* YOUR GOAL
Please say whether each statement below agrees with the article on GitLab's restructuring, answering yes or no and quoting the words of the article that decide it. 1. GitLab has disclosed how many jobs the restructuring will cut. 2. Research and development teams will be reorganized into roughly 60 smaller units. 3. GitLab currently has team members in more than 65 countries.

* DOCUMENT SECTION
GitLab announced a restructuring Monday that will eliminate an undisclosed number of jobs. The company is framing the move as preparation for what it calls the "agentic era" of AI-powered software development.
The restructuring will flatten management layers, reduce GitLab's country footprint by approximately 30%, and reorganize research and development teams into roughly 60 smaller autonomous units. The company also plans to use AI agents to automate internal processes.
According to an 8-K filing with the SEC, the reduction in force is intended to realign GitLab's operating structure to optimize execution against its strategic priorities. The company says it anticipates reinvesting the majority of savings from the cuts to accelerate progress against growth initiatives.
How Many Jobs?
GitLab isn't saying. The scope of job losses will not be known until June 2, when the company reports earnings for Q1 of fiscal year 2027.
GitLab currently has about 2,500 team members spread across more than 65 countries. The 30% reduction in country footprint will consolidate that presence. This matters for an all-remote company built on geographic distribution as a core operating principle.

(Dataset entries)

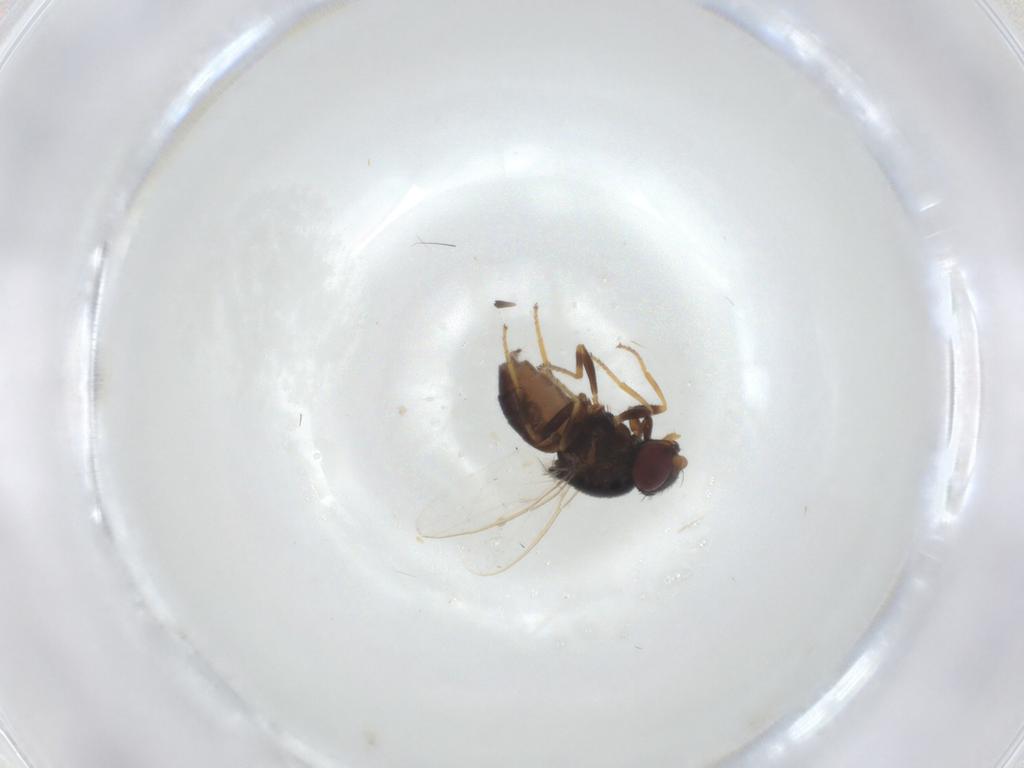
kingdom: Animalia
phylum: Arthropoda
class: Insecta
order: Diptera
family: Chloropidae
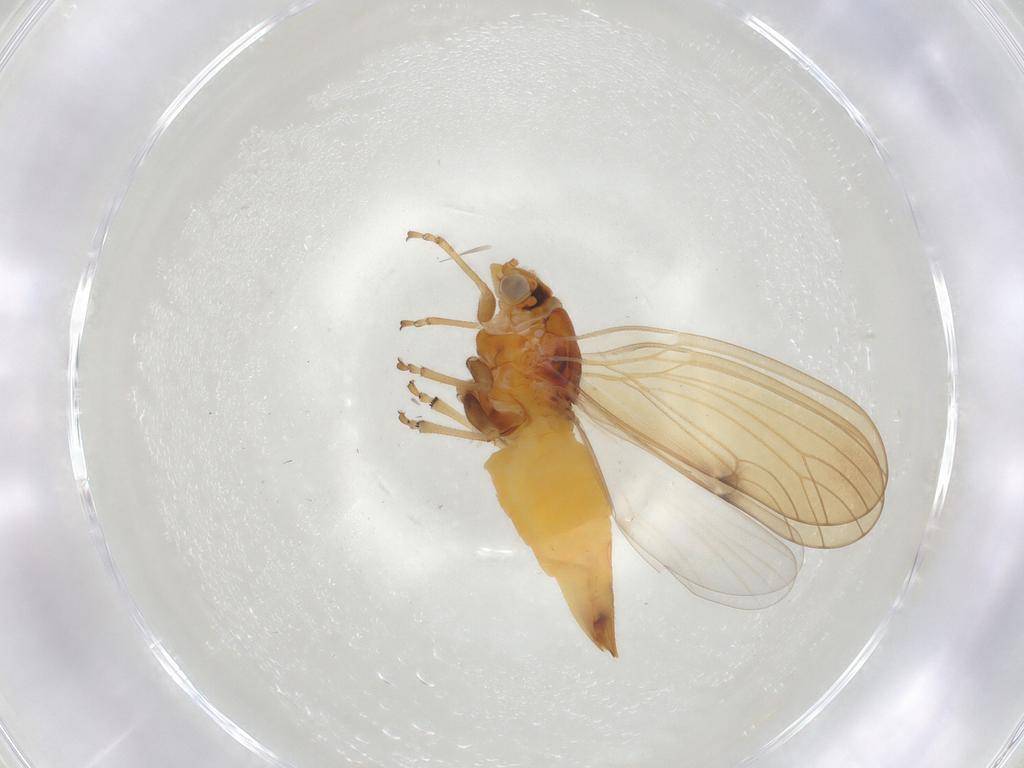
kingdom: Animalia
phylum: Arthropoda
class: Insecta
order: Hemiptera
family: Psylloidea_incertae_sedis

* WRITTEN ANSWER
1. No: "GitLab isn't saying."
2. Yes: "reorganize research and development teams into roughly 60 smaller autonomous units"
3. Yes: "GitLab currently has about 2,500 team members spread across more than 65 countries."